Por más que he intentado dejar ir esto, no puedo dejar de pensar que, mientras mis gatas -por ejemplo- están pasando una vida llena de mimos, cuidados y amor, hay otros animales que están siendo arrebatados de su libertad, de su derecho a tener una familia y su derecho a caminar por el planeta Tierra sin ser secuestrados y ejecutados.
¿Hasta cuándo va a seguir el hombre lucrándose con el sufrimiento ajeno? ¿Cuándo saciará su deseo de poder y de someter a otros a su cruel voluntad? Me pregunto si estas personas tienen hijos, una pareja, un hermano, una madre.

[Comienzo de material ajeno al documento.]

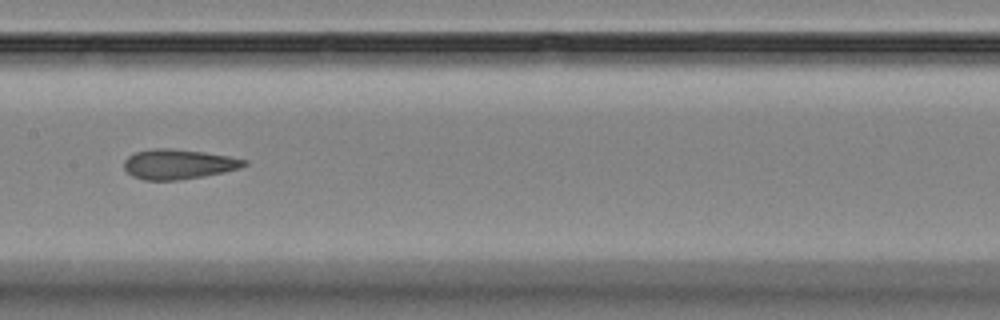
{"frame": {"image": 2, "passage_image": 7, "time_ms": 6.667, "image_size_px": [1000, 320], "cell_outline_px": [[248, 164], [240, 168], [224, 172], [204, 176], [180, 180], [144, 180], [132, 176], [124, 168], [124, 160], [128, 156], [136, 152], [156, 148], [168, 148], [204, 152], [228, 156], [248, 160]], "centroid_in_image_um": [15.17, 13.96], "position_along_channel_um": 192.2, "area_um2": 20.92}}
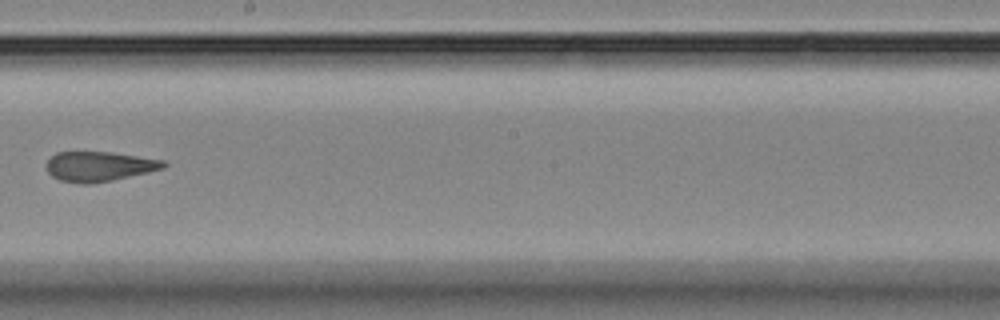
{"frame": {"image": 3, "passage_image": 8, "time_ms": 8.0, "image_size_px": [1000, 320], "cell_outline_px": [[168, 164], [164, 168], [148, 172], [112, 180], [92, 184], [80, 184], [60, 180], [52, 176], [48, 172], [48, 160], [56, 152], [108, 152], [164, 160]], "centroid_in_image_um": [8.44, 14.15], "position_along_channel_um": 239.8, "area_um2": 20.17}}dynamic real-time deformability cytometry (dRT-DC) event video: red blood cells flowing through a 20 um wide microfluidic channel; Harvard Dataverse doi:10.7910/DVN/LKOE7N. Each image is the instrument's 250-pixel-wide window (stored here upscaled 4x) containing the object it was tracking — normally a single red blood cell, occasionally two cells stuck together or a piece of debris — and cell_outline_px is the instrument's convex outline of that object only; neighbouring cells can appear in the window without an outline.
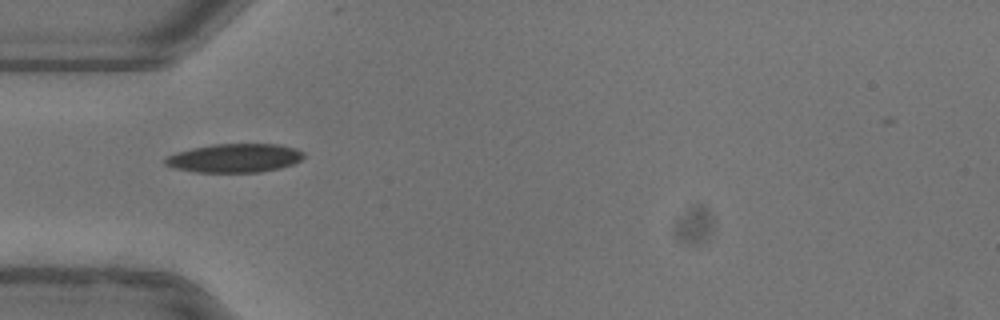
{"species": "common noctule bat (a hibernating species)", "species_latin": "Nyctalus noctula", "temperature_condition": "warm", "stored_images_in_passage": 33, "camera_frame_rate_fps": 3000, "um_per_image_px": 0.085, "animal": {"sex": "female"}, "frame": {"image": 1, "passage_image": 1, "time_ms": 0.0, "image_size_px": [1000, 320], "cell_outline_px": [[304, 156], [300, 160], [292, 164], [280, 168], [260, 172], [196, 172], [172, 168], [164, 164], [164, 160], [168, 156], [176, 152], [192, 148], [212, 144], [280, 144], [296, 148], [304, 152]], "centroid_in_image_um": [19.94, 13.43], "position_along_channel_um": 65.1, "area_um2": 23.29}, "authors_computed_cell_mechanics": {"area_um2": 22.7154, "velocity_mm_per_s": 3.9296, "shape_relaxation_time_tau1_ms": 4.178, "shape_relaxation_time_tau2_ms": 3.8054, "deformation_change_tau1": 0.1482, "deformation_change_tau2": 0.0841}}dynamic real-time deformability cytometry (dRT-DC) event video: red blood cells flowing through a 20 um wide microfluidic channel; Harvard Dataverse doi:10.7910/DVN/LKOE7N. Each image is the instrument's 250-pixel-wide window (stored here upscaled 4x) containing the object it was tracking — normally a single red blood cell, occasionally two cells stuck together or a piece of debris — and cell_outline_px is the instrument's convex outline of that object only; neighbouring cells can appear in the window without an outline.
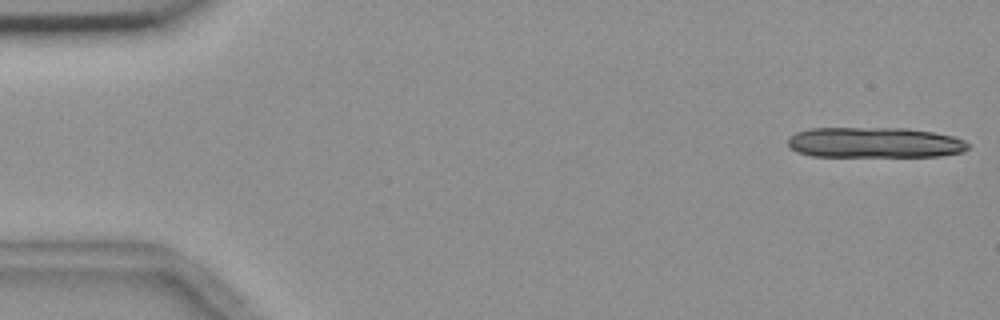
{"species": "common noctule bat (a hibernating species)", "species_latin": "Nyctalus noctula", "temperature_condition": "room temperature", "stored_images_in_passage": 13, "camera_frame_rate_fps": 3000, "um_per_image_px": 0.085, "animal": {"sex": "female", "body_mass_g": 18.4}, "frame": {"image": 1, "passage_image": 1, "time_ms": 0.0, "image_size_px": [1000, 320], "cell_outline_px": [[972, 144], [964, 152], [940, 156], [812, 156], [796, 152], [788, 148], [788, 136], [796, 132], [812, 128], [904, 128], [932, 132], [952, 136], [964, 140]], "centroid_in_image_um": [74.32, 12.12], "position_along_channel_um": 10.7, "area_um2": 32.31}}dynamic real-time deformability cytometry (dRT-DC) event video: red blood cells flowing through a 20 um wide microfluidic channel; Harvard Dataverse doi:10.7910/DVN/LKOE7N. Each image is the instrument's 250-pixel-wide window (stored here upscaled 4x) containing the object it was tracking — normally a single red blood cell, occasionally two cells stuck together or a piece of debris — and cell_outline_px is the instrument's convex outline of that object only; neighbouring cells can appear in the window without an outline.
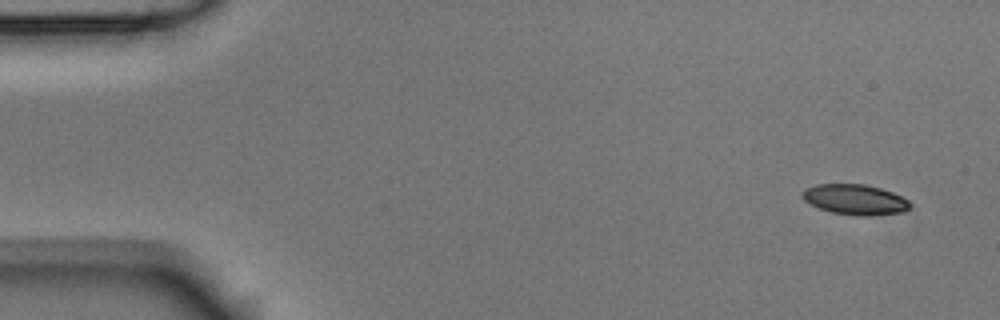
{"species": "Egyptian fruit bat (a non-hibernating species)", "species_latin": "Rousettus aegyptiacus", "temperature_condition": "room temperature", "stored_images_in_passage": 5, "camera_frame_rate_fps": 3000, "um_per_image_px": 0.085, "animal": {"sex": "male"}, "frame": {"image": 1, "passage_image": 1, "time_ms": 0.0, "image_size_px": [1000, 320], "cell_outline_px": [[912, 204], [904, 212], [868, 216], [856, 216], [832, 212], [808, 204], [800, 196], [800, 192], [804, 188], [816, 184], [864, 184], [880, 188], [892, 192], [908, 200]], "centroid_in_image_um": [72.63, 16.96], "position_along_channel_um": 12.4, "area_um2": 19.25}}
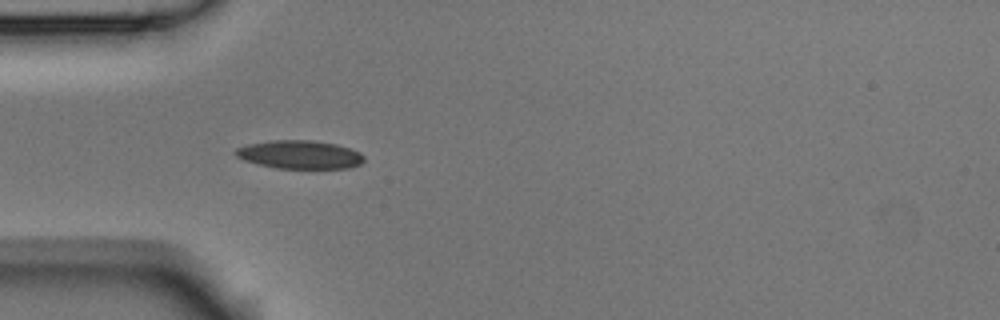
{"frame": {"image": 2, "passage_image": 4, "time_ms": 1.0, "image_size_px": [1000, 320], "cell_outline_px": [[364, 160], [360, 164], [348, 168], [276, 168], [244, 160], [236, 156], [236, 148], [248, 144], [272, 140], [312, 140], [336, 144], [360, 152], [364, 156]], "centroid_in_image_um": [25.49, 13.13], "position_along_channel_um": 59.5, "area_um2": 21.04}}
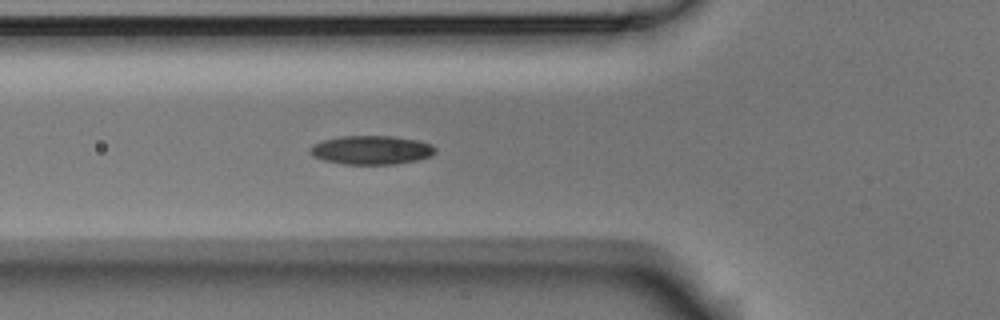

Me pregunto si ellos tienen la capacidad de amar y consentir a otro que no sea ellos mismos. Porque si tienes el más leve asomo de cariño en tu corazón, en el fondo debes saber que lo que haces no solo está mal, ¡ES HORRIBLE! Y no tiene la mínima justificación.
Este tipo de noticias son las que sacan a relucir a mi monstruo interior que quisiera barrer con todas las personas violentas del mundo, exterminarlas y sacarlas de donde puedan estar cerca de los animales y personas indefensas. Pero eso, acaso, ¿no me convertiría en alguien parecido a ellos?